Art at the Capitol: legislators get artsy


Above: "Lava Cliffs," by Reuben Tam

Fifty years ago, construction began on the Hawaii Capitol that would transform the 24-acre historic site into the iconic five-story building that stands there today. With its open atrium, high ceilings and ring of columns erupting from a reflecting pool, the building is symbolic of the islands and stands as a work of art in its own right.

That's why, on the 50th anniversary of the start of its construction, the Capitol building itself will be a major part of the focus for this year's State Legislature Annual "Art at the Capitol" exhibit. The exhibit is being presented in conjunction with the Hawaii State Art Museum's First Friday festivities on Friday, March 6, from 4:30 to 7 p.m. A program on the third floor in Conference Room 329 will kick off the event.

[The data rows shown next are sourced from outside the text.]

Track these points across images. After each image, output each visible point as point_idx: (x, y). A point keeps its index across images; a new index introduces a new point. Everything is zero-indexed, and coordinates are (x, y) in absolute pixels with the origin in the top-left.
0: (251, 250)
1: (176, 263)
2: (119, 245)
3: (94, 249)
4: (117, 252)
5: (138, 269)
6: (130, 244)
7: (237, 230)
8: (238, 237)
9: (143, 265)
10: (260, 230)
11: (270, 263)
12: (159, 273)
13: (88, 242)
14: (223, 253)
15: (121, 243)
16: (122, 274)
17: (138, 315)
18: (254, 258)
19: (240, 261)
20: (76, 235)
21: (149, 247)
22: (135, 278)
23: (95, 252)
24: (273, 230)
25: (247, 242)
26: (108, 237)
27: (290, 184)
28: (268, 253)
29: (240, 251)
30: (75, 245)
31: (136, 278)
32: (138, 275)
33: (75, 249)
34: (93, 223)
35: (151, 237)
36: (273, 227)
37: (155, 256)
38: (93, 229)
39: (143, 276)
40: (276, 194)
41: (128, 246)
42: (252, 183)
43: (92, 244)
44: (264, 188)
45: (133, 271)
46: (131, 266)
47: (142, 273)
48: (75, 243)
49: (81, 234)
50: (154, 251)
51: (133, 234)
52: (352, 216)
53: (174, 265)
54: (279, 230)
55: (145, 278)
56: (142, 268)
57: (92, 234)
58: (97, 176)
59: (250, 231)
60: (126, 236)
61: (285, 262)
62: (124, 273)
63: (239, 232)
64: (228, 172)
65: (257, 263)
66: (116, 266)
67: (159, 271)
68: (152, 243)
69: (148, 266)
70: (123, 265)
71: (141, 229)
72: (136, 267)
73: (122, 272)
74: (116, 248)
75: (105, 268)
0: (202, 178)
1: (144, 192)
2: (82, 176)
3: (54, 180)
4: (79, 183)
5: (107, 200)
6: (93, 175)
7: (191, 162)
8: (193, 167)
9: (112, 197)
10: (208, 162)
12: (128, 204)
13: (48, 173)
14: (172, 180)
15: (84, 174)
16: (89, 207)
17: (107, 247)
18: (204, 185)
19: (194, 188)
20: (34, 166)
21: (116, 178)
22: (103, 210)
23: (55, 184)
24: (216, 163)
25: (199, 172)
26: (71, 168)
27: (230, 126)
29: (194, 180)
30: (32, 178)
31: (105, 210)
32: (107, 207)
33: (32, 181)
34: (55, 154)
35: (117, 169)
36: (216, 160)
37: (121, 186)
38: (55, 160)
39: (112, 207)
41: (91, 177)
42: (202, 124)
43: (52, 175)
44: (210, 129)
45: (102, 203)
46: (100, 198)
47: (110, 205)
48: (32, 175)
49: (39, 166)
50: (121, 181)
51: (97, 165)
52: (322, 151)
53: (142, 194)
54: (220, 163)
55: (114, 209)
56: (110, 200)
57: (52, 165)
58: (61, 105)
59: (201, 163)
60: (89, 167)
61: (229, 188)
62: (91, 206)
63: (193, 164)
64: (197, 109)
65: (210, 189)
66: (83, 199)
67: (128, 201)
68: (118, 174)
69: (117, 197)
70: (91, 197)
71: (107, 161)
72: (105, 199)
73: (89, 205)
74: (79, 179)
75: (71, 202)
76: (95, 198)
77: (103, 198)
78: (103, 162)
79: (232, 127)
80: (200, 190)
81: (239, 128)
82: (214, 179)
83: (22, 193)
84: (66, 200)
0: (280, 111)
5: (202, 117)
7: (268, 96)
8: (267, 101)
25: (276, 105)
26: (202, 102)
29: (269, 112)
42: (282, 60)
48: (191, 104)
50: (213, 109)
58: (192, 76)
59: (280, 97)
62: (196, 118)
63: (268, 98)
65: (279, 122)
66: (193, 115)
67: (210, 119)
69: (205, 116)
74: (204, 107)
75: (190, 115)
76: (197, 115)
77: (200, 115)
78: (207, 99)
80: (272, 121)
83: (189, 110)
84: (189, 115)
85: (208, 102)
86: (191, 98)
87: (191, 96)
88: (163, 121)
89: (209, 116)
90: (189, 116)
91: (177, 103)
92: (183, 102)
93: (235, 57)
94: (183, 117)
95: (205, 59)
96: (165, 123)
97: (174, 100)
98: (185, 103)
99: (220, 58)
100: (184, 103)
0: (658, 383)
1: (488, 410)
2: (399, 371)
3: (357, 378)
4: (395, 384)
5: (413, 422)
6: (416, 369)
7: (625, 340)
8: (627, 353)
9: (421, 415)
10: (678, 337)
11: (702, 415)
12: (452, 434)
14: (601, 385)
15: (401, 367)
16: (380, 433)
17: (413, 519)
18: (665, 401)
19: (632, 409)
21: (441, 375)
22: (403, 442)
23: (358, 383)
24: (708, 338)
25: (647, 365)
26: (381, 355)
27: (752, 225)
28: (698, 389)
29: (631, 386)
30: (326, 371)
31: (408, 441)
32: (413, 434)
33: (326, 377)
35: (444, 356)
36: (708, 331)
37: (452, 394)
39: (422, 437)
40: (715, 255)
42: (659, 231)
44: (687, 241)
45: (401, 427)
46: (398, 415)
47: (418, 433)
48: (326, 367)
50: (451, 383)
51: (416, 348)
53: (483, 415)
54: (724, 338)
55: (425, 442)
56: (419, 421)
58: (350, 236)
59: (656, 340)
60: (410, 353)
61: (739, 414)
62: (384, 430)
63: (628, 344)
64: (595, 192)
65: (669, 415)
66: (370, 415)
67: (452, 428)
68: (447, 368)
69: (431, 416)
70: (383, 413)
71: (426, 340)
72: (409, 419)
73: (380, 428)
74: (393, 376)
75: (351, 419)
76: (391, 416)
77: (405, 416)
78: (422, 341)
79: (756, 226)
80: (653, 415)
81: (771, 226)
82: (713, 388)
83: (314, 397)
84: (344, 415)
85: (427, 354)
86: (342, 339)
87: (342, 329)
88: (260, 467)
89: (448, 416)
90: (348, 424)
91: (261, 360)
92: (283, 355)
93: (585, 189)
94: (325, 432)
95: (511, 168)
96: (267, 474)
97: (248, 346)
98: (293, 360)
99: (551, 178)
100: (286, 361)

More than 500 works of art by local artists, placed in the offices of legislators and executive offices, will be open to the public for viewing during the event. Fifty-seven offices in both the House and the Senate, including the Public Access Room and the Office of the Governor, are participating.

Hawaii State Archives

"The people are invited into their Capitol to visit the offices, chat with legislators, and learn a little more about the personality of the occupant through the art they chose to display" says Senator Brian Taniguchi (Manoa, Makiki, Punchbowl, Papakolea), who has led efforts for the Art at the Capitol event. "People can wander the halls listening to live chamber music and later stroll over to downtown Honolulu and celebrate First Friday activities."

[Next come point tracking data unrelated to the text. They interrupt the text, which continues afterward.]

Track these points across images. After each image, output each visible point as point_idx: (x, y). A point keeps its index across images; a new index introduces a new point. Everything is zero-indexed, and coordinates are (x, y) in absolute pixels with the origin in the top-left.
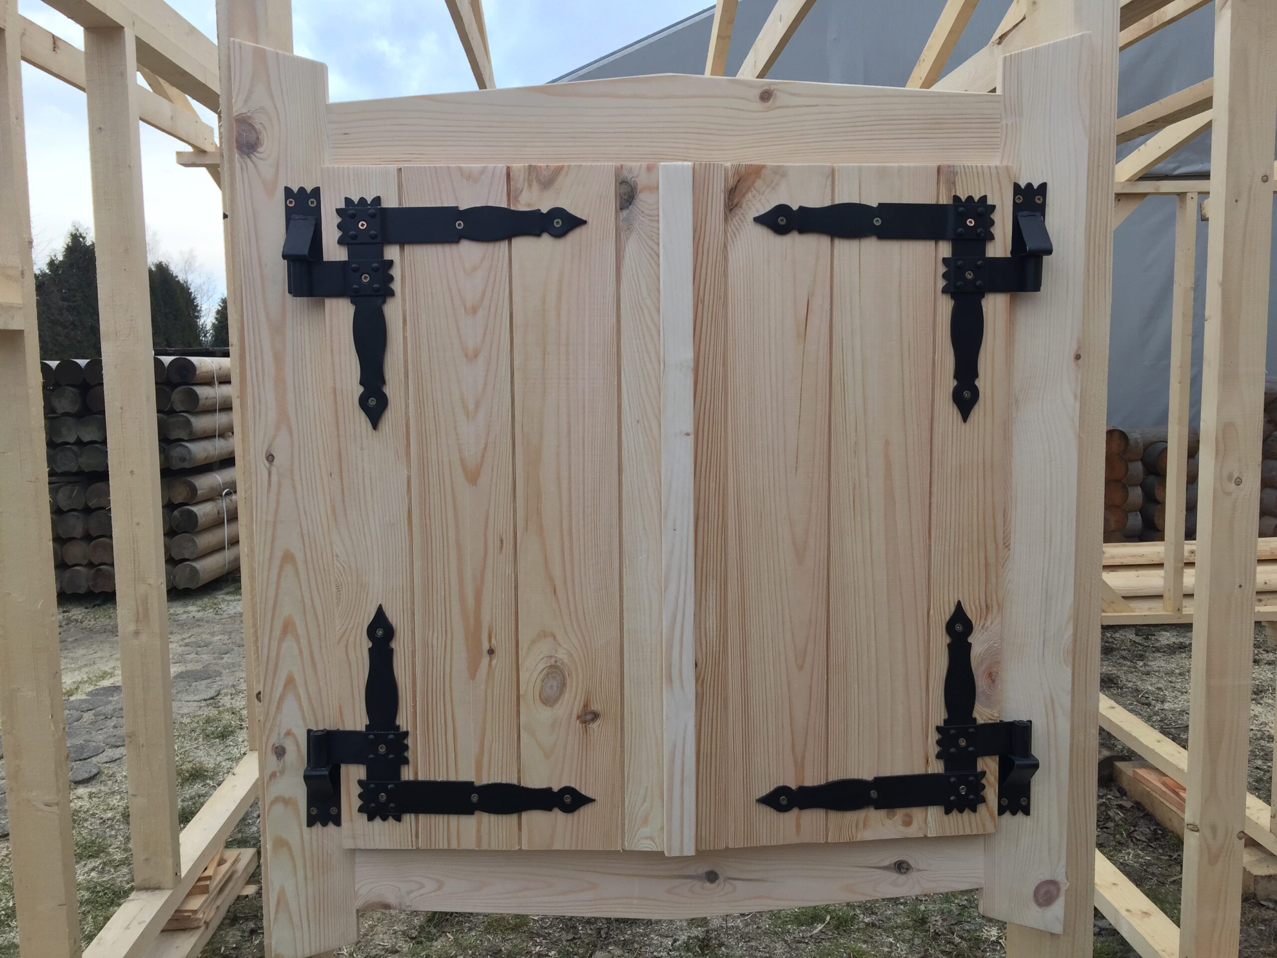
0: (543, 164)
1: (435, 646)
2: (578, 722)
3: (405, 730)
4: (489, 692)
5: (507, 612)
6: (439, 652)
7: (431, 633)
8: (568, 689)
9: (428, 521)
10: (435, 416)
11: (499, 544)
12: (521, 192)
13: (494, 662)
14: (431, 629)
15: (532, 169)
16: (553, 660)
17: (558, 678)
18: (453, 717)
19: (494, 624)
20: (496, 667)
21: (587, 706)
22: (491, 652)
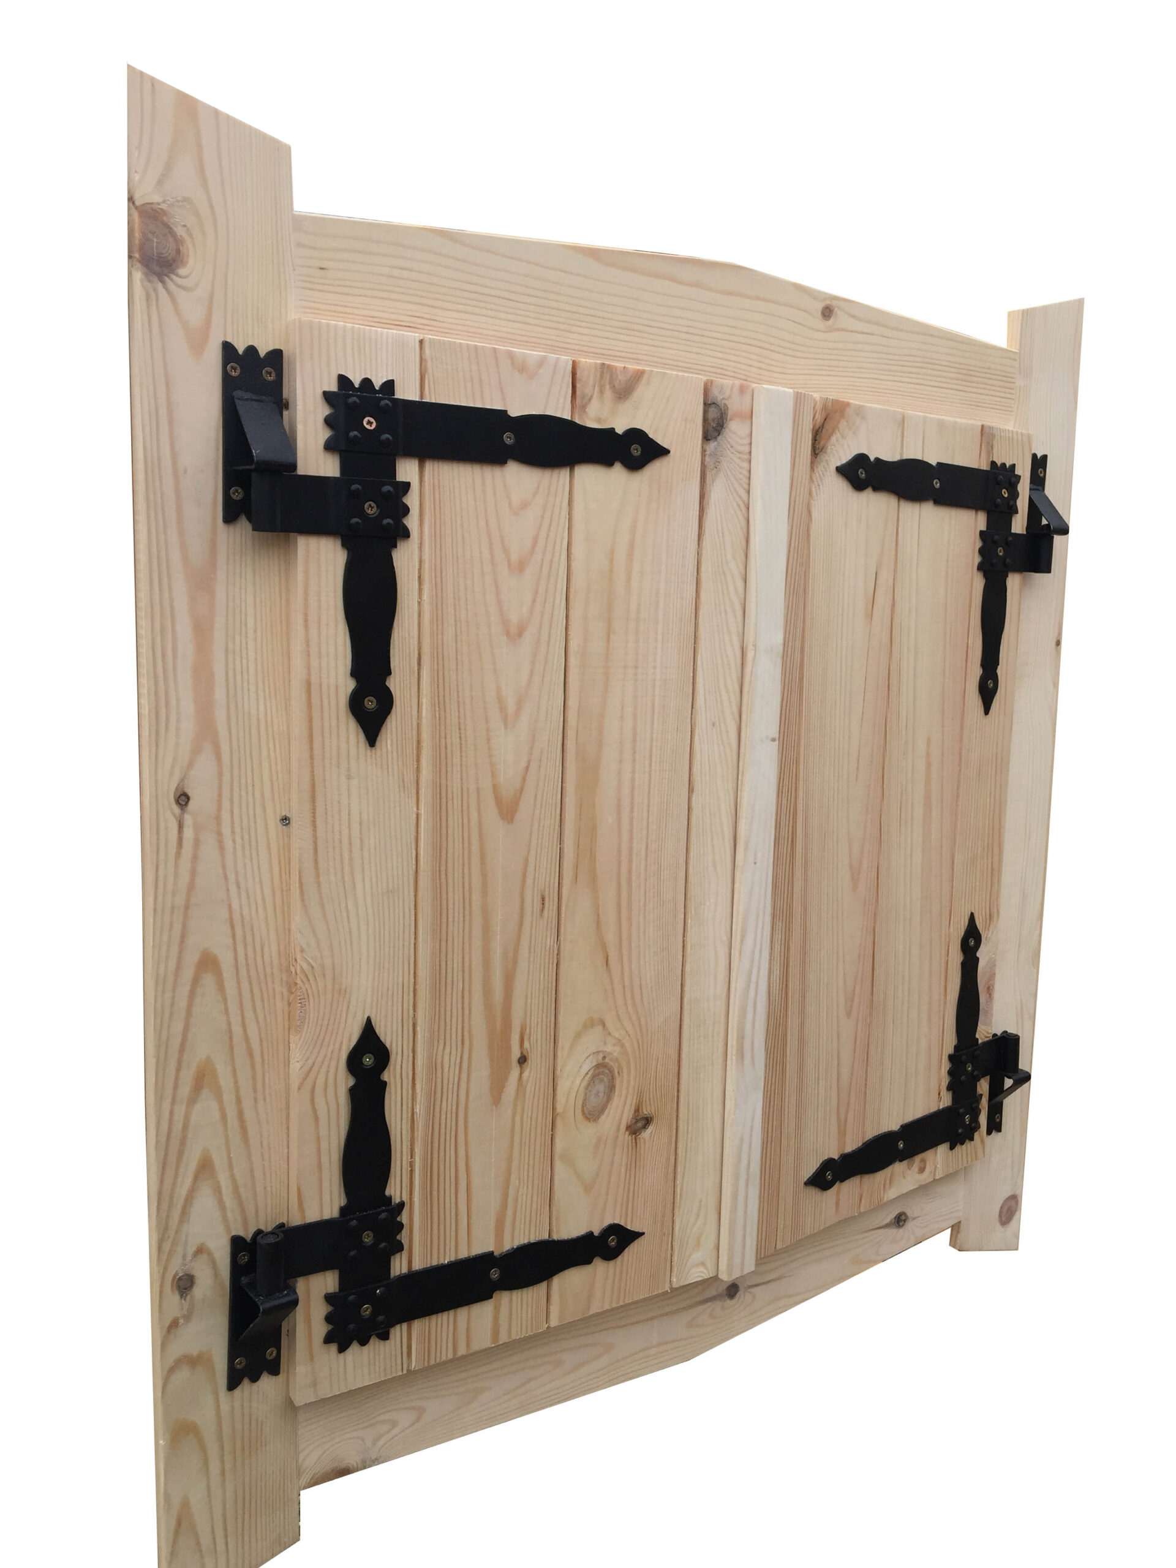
0: (619, 365)
1: (446, 1066)
2: (627, 1133)
3: (398, 1200)
4: (518, 1119)
5: (546, 1000)
6: (451, 1074)
7: (441, 1047)
8: (617, 1093)
9: (443, 880)
10: (459, 723)
11: (540, 905)
12: (590, 400)
13: (526, 1074)
14: (442, 1042)
15: (605, 370)
16: (601, 1056)
17: (605, 1079)
18: (467, 1164)
19: (528, 1021)
20: (528, 1081)
21: (638, 1110)
22: (523, 1060)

"It's important to let your mind wander to places not usually visited during one's busy day," says Rep. Isaac Choy (Manoa, Punahou, University, Moiliili) who coordinates efforts from the House for Art at the Capitol. "Art is a great distraction to get away and just imagine."

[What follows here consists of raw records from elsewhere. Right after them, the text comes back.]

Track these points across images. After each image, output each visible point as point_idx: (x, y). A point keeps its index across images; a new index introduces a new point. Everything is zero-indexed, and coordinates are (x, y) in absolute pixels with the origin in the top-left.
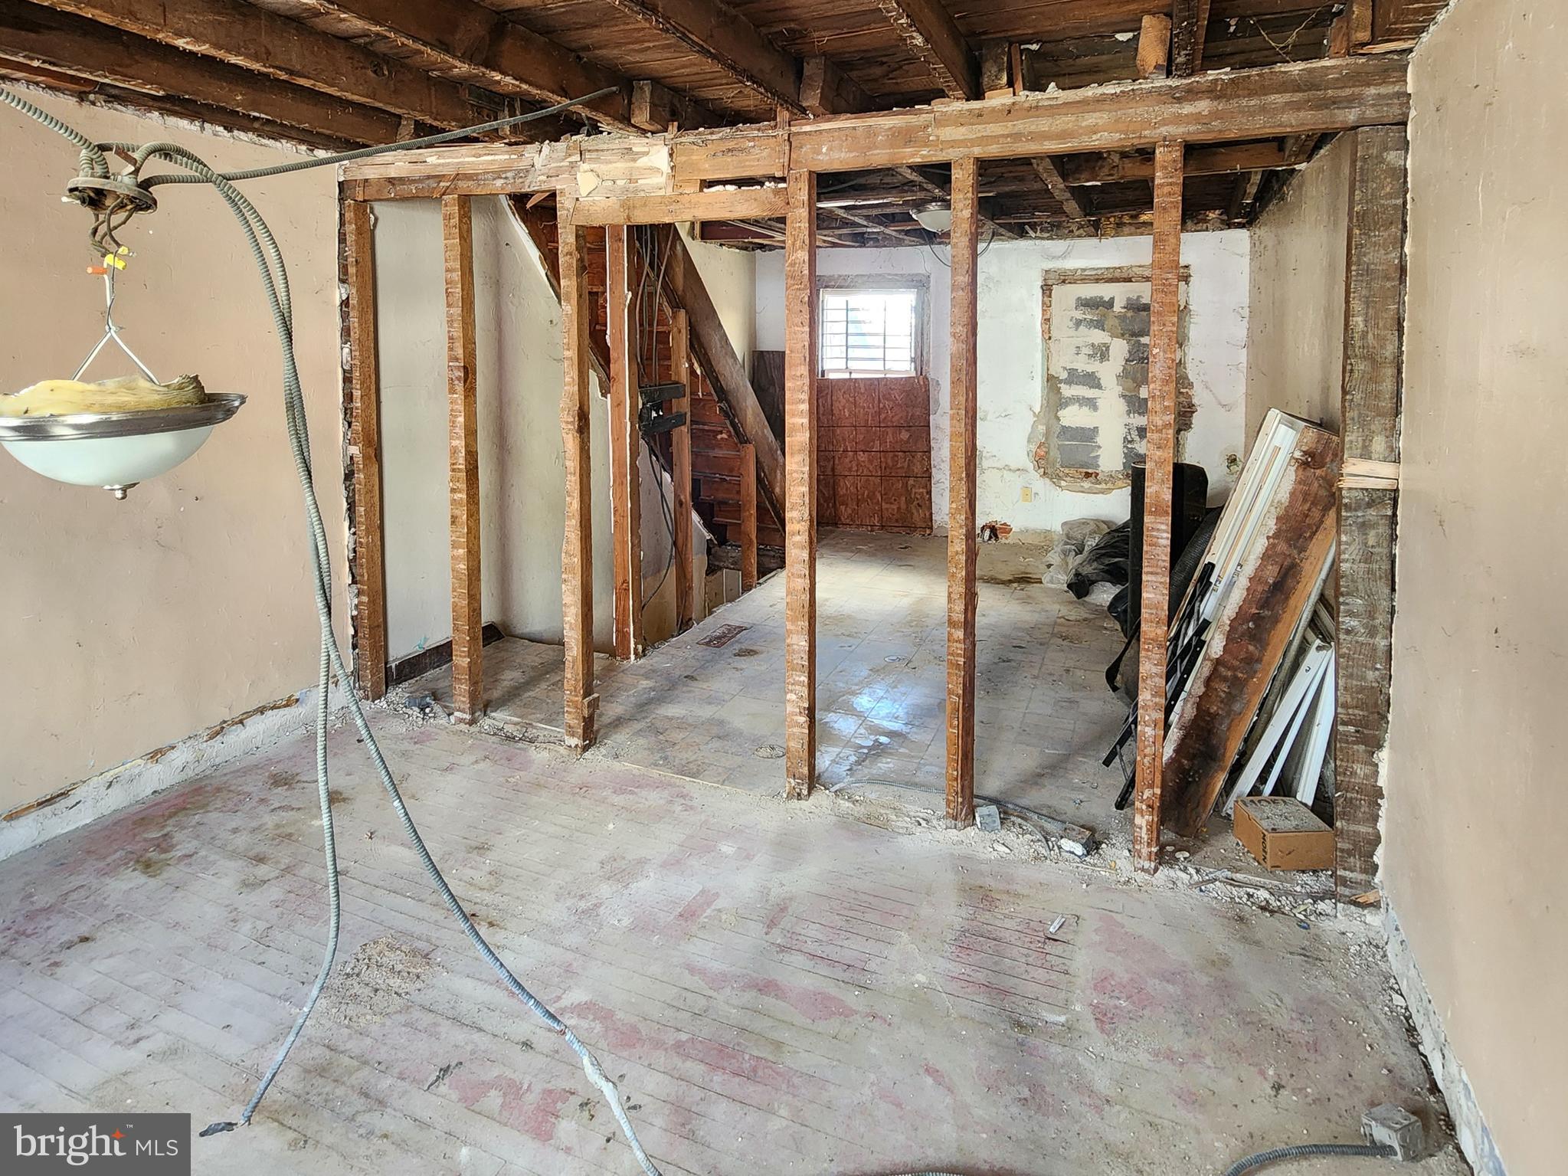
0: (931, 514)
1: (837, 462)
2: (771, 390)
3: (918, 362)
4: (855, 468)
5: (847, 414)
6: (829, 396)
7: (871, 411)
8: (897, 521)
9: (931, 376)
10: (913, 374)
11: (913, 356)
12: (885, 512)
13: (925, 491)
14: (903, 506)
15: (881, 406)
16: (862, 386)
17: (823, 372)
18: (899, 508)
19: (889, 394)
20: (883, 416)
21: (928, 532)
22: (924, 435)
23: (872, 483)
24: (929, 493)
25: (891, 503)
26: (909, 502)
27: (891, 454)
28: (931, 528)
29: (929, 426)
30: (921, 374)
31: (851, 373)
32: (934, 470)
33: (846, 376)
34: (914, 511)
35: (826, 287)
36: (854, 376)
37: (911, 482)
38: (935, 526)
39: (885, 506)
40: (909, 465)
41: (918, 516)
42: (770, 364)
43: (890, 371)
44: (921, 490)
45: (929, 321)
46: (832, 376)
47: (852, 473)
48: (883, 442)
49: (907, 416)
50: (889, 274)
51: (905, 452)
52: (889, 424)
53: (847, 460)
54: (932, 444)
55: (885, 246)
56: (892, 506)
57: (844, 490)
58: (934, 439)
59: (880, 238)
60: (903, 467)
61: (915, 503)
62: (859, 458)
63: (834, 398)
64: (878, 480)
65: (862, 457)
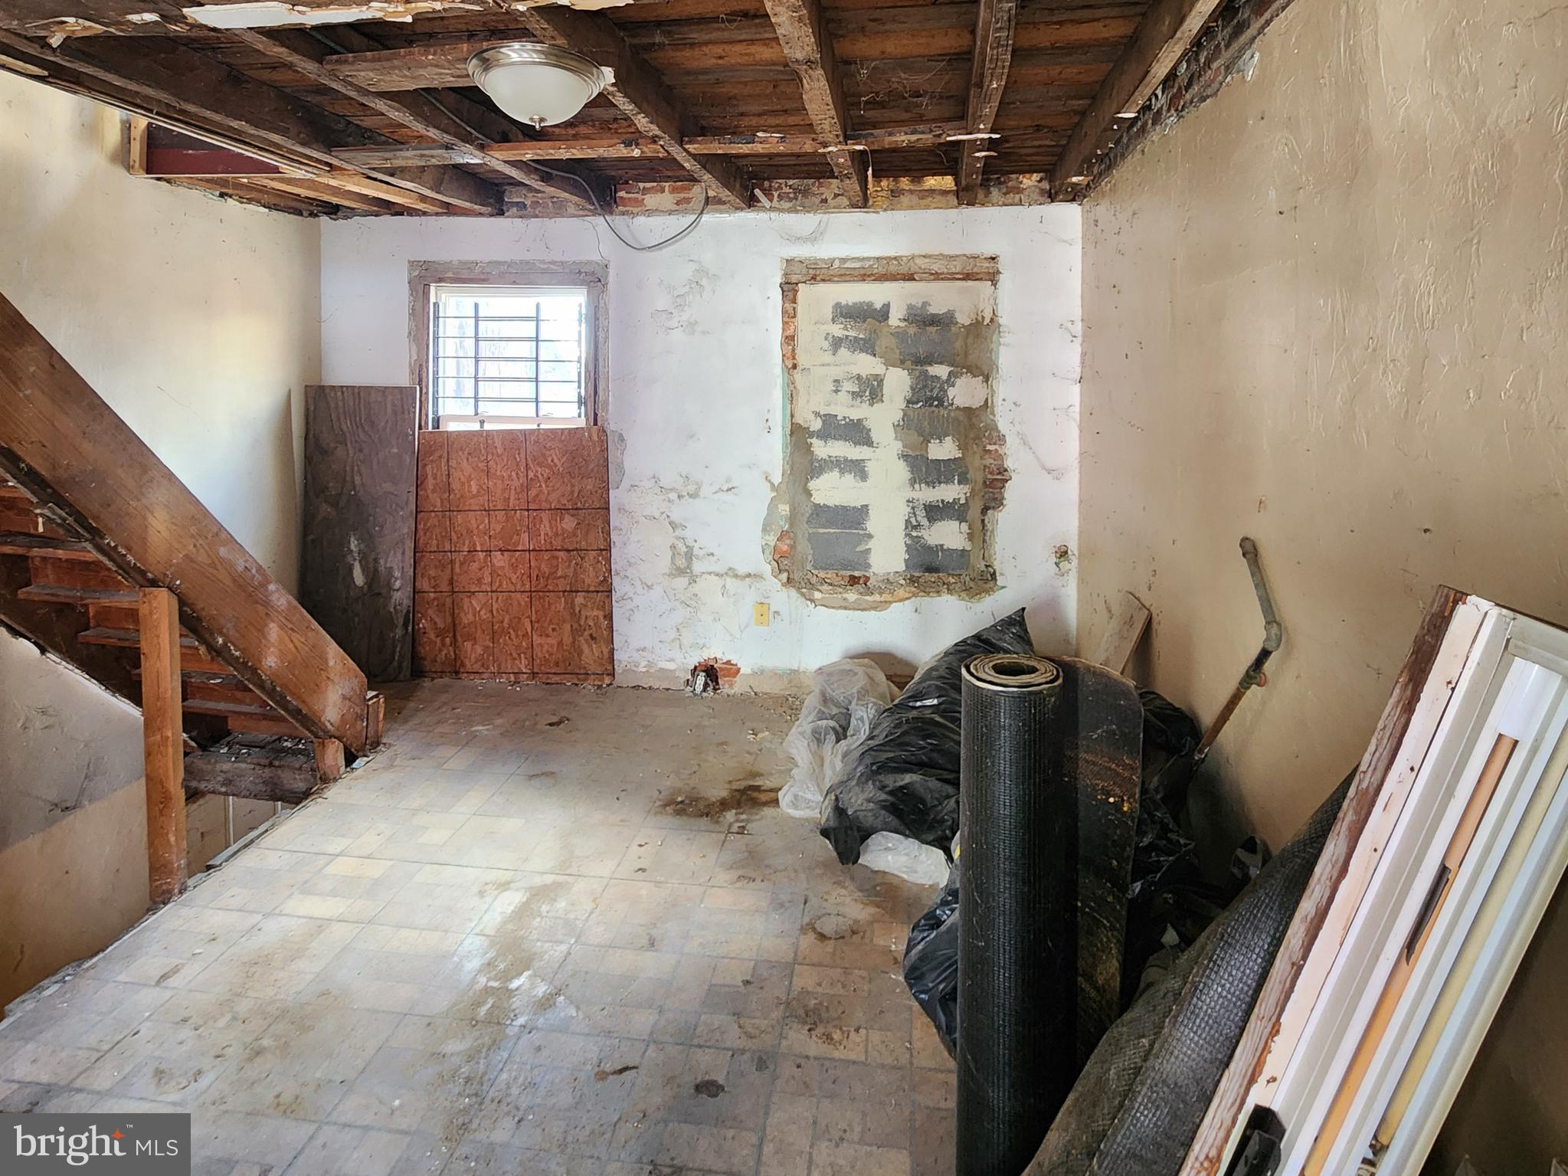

However, it's the Capitol itself that will be the featured "work of art." Along with viewing the art collection, visitors may watch a short documentary featuring interviews with Governor George Ariyoshi, retired Judge James Burns (son of Governor John Burns), Uncle Joe Tassill (Capitol tour guide), and architect Frank Haines. The film will provide insight into the history of the Capitol building.

Commissioned in 1959, construction on the Capitol did not actually start until November 1965 and was completed four years later on March 15, 1969. The original estimated cost was $24 million, but was reduced to $14.5 million after public outcry at the original price tag.

Hawaii State Archives

The Hawaii Capitol was designed to reflect the historic and cultural significance and natural beauty of the islands. The number eight was incorporated into the building as a metaphor for the eight major islands of the Hawaiian archipelago. There are eight columns at the front and back of the building, groups of eight columns on the balcony surrounding the fourth floor, and eight panels on the doors leading to the Governor's and Lieutenant Governor's office.

The Capitol is surrounded by water symbolic of the Pacific Ocean, with columns, representing palm trees, rising from the reflecting pool. The curved, sloping walls of the House and Senate chambers were inspired by the volcanoes that gave birth to the islands.

But it's the building's open air design with its expansive entryways and open courtyard that has proven to be more than symbolic. The building itself is a dynamic piece of art and architecture, where function and design work hand in hand to encourage gatherings, dialogue and interaction—a perfect setting for Hawaii's seat of government on an island known as "the gathering place."

Hawaii State Archives

Guests will also enjoy entertainment featuring live music from the Hawaii Youth Symphony Quartet, and have the chance to mingle with both lawmakers and artists.

For a preview of some of the art in the offices, a video series called "What's on your wall?," can be found on the Art at the Capitol YouTube and Facebook accounts.

Art at the Capitol began seven years ago as Senator Brian Taniguchi's initiative to allow the public to view art acquired by the "Art in Public Places" program, which obtains and displays artwork in the Capitol offices.

With more than 900 pieces of artwork in the Capitol, the idea was conceived following a conversation with a Hawaii State Art Museum docent about having legislators open their doors to the public to view the art collection—the people's art. During its inaugural year, the Senate opened its doors after hours for the Art at the Capitol event.

With an overwhelming amount of positive response to the event, the House of Representatives joined Art at the Capitol the following year. In 2012, the Governor's and Lieutenant Governor's Offices participated in the event, making it the first time that all five floors of the building were open for Art at the Capitol.

Works of art are placed in public areas of the Capitol as part of the State Foundation on Culture and the Arts' "Art in Public Places" program, which seeks to enhance the environmental quality of state public buildings and spaces for the enjoyment and enrichment of the public; cultivate the public's awareness, understanding and appreciation of visual arts; contribute toward the development and recognition of a professional artistic community; and acquire, preserve, and display works of art expressive of the character of the Hawaiian Islands, the multicultural heritage of its people, and the various creative interests of its artists. The program was established in 1967 and was the first of its kind in the nation.